-------- Forwarded Message --------
Subject: Re: RFC: Statistics in Subsurface
Date: Tue, 12 May 2020 21:41:08 +0200
From: Willem Ferguson <[email protected]>
Reply-To: [email protected]
Organization: University of Pretoria
To: Dirk Hohndel <[email protected]>
On 2020/05/12 20:49, Dirk Hohndel wrote:
Hi Willem,
Thanks for responding... I wish more people got involved into these
conversations. But usually topics like this get two or three of the
300+ people here to respond. And then ten more will complain after we
have done the next release and they notice for the first time that we
added a feature...
On May 12, 2020, at 12:59 AM, Willem Ferguson
<[email protected]
<mailto:[email protected]>> wrote:
I understand Berthold's request with respect to temporal sequences.
When developing such a temporal facility there is an important
caveat. Emphatically, such temporal representations do not provide
any clear *explanation* of anything: it is just a temporal pattern.
For instance a decrease in SAC rate over time does not necessarily
imply any improvement in physiological ability but may reflect
adoption of new equipment or change in dive sites. Any explanation of
a temporal trend is dependent on the understanding of the USER, not
on the SOFTWARE. So, when dealing with temporal trends, one needs to
consider carefully the intended type of use of it. I think Berthold
is more concerned with continuous variables such as temperature, SAC,
dive duration, depth, etc which could probably be reasonably easily
implemented. To represent categorical variables such as tags, dive
mode, people and suit (one could even add dive site) is a totally
different issue requiring a totally different type of visual
representation.
I was in complete agreement until the very last sentence. I don't
understand why this 'per se' requires a "totally different type of
visual representation".
Let's say I am charting SAC over my criteria. Let's assume I'm using
box and whiskers charts to easily show the quartiles. The values on
x-axis have implications for the interpretation, of course, but
whether the x-axis is months of the year, the suit worn, the maximum
depth of the dive, the tags present on the dive (e.g., teaching dive
or non-teaching dive) has absolutely no impact on how this should be
visually represented...
It would help, in this discussion, if one were to distinguish between
the filtering aspect and the statistics display aspect and state that
with respect to the argument. In Dirk's artwork above, I am not sure
how the constraints will be used. Are we talking of the filtering
process or the stats display mechanism? Let's say "Suit" is a
constraint and two dates are provided. I am not sure what the
expected result of the operation would be. Ahh, the problems of
communication.
What I was trying to describe was a way to create criteria that can be
used for columns in the visualization. You go through this filter
process, name the result, and that name becomes one of the available
labels over which you can chart the values.

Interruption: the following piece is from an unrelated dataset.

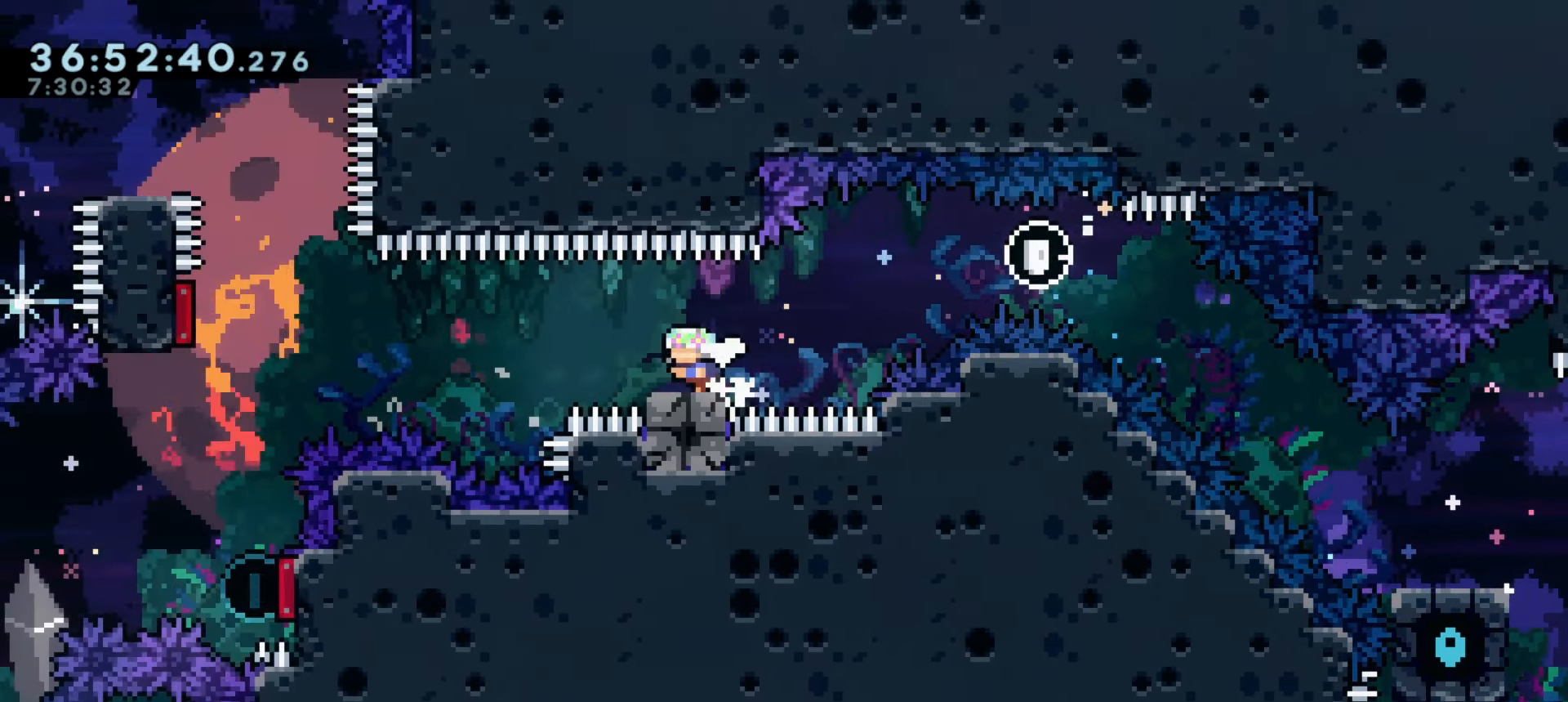
{"keys": ["a", "dash", "grab", "w"], "events": [[50, "demo", "down"], [66, "j1", "down"], [333, "j1", "up"], [350, "demo", "up"], [500, "dash", "down"], [500, "w", "down"]]}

Again, as I said before, I may simply be over-engineering this.
In general, in my opinion, the existing filter layout is a good
starting point (I would add the variables of dive depth and dive
duration because they are the two variables that fundamentally define
a dive). As a filtering mechanism the current implementation is
ultra-flexible.
While I respect your opinion, let me politely state that personally I
believe that the current filter widget is a disaster and extremely
unintuitive to use. That's not a criticism of the original author, nor
of the people who have added to it - but yeah, that thing is a mess.

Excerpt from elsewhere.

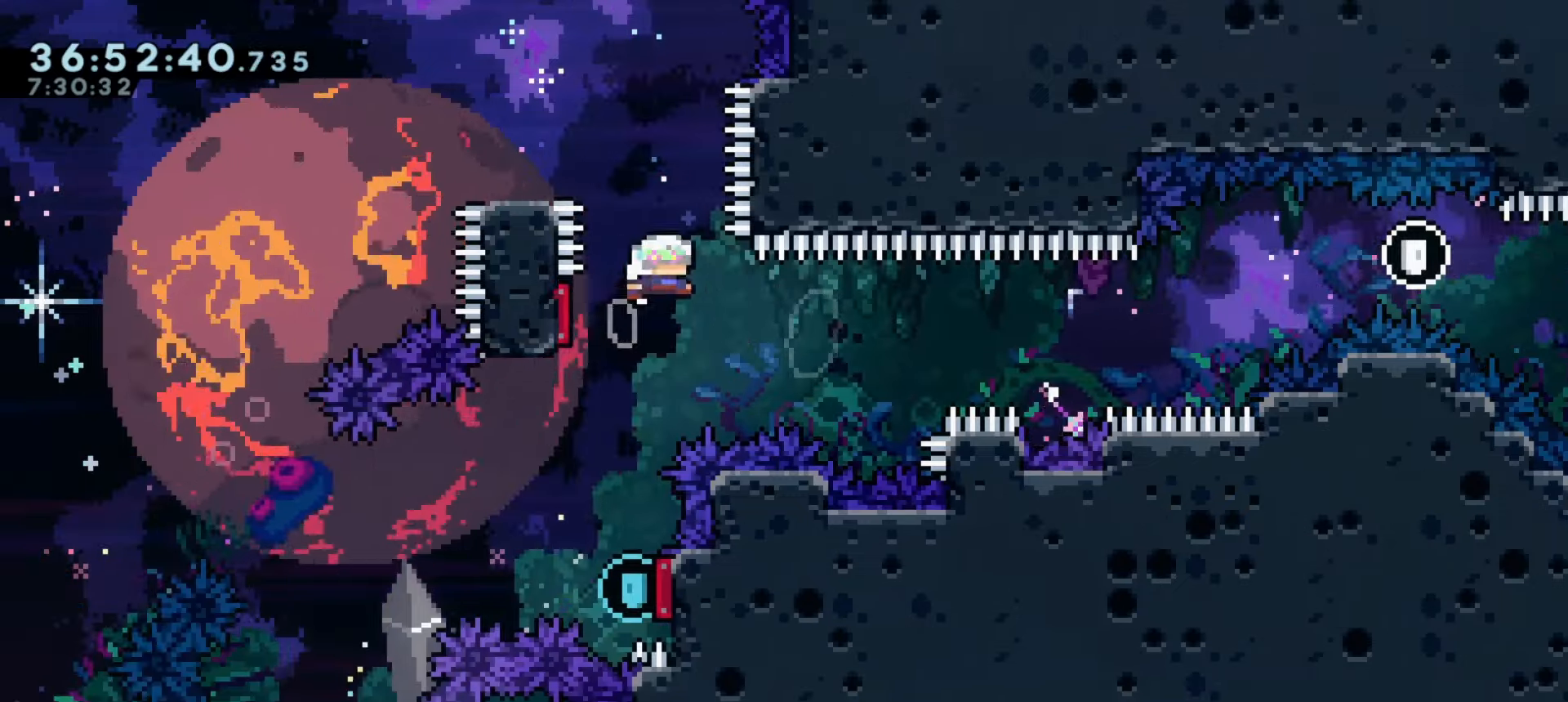
{"keys": ["a"], "events": [[16, "a", "up"], [166, "dash", "up"], [183, "w", "up"], [233, "a", "down"], [300, "grab", "up"]]}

As far as UI for filter sets are concerned the minimum component
count would include: Combobox of existing named filters within the
set. Button: add current filter to filter set. These could
potentially reside at the top right of the current filter panel. But
there might be a need to give filter set a name as well. That would
need a text box.
Making the current widget more convoluted and more confusing was not a
direction that I was envisioning us to go.
Maybe we need to rain in the crazy German and go back to something
much more basic. Something like ten predefined sets of criteria. And
only apply them to the filtered dive list.
So.
(1) per month
(2) per year
(3) per trip
(4) by max depth in 10m increments
(5) by duration in 10min increments
(6) by min temperature in 10F / 5C increments
(7) by type (for people who track more than SCUBA)
(8) by suit (that's likely a fairly small set for most people)
(9) by tags (that one I'm unclear about - would likely need some more
ability to influence how this is drawn - but straight forward would be
to draw them in pairs of two, left one represents with the tag, right
one without the tag)
(10) by people? (no idea how / why)
(11) by full text? (no idea how / why)
If we drop the last three this seems fairly obvious how to do.
Next comes the question of visualization. That might depend on the
data (so the columns of the yearly statistics). At first glance I
thought that box and whiskers charts might be useful, or more
simplified min / avg / max charts (so floating bar with a circle for
the average)
the 'candlesticks' plotMake an Avg-Max-Min Chart in Microsoft Excel
Are there any columns that couldn't be visualized with that?
/D
I am comfortable with your points of view, above. The 10m or 10min
increments could easily be configurable. For instance a person with OW
certification (dives to 18m only with almost all dives in the 10-18m
range) would probably want at most a 5m increment in depth. Unless I
understand you wrongly (again). Normally with statistical software (like
R) the default increment is determined by the (max-min) range of the
data as well as the number of data points being plotted. Of course I
would not like an increment of 3.674 m of depth as might be the case
when increment is automatically calculated by machine. My only point is
that a single fixed increment is possibly restrictive and it would help
if there were a simple rule to do some adjustment of the increment.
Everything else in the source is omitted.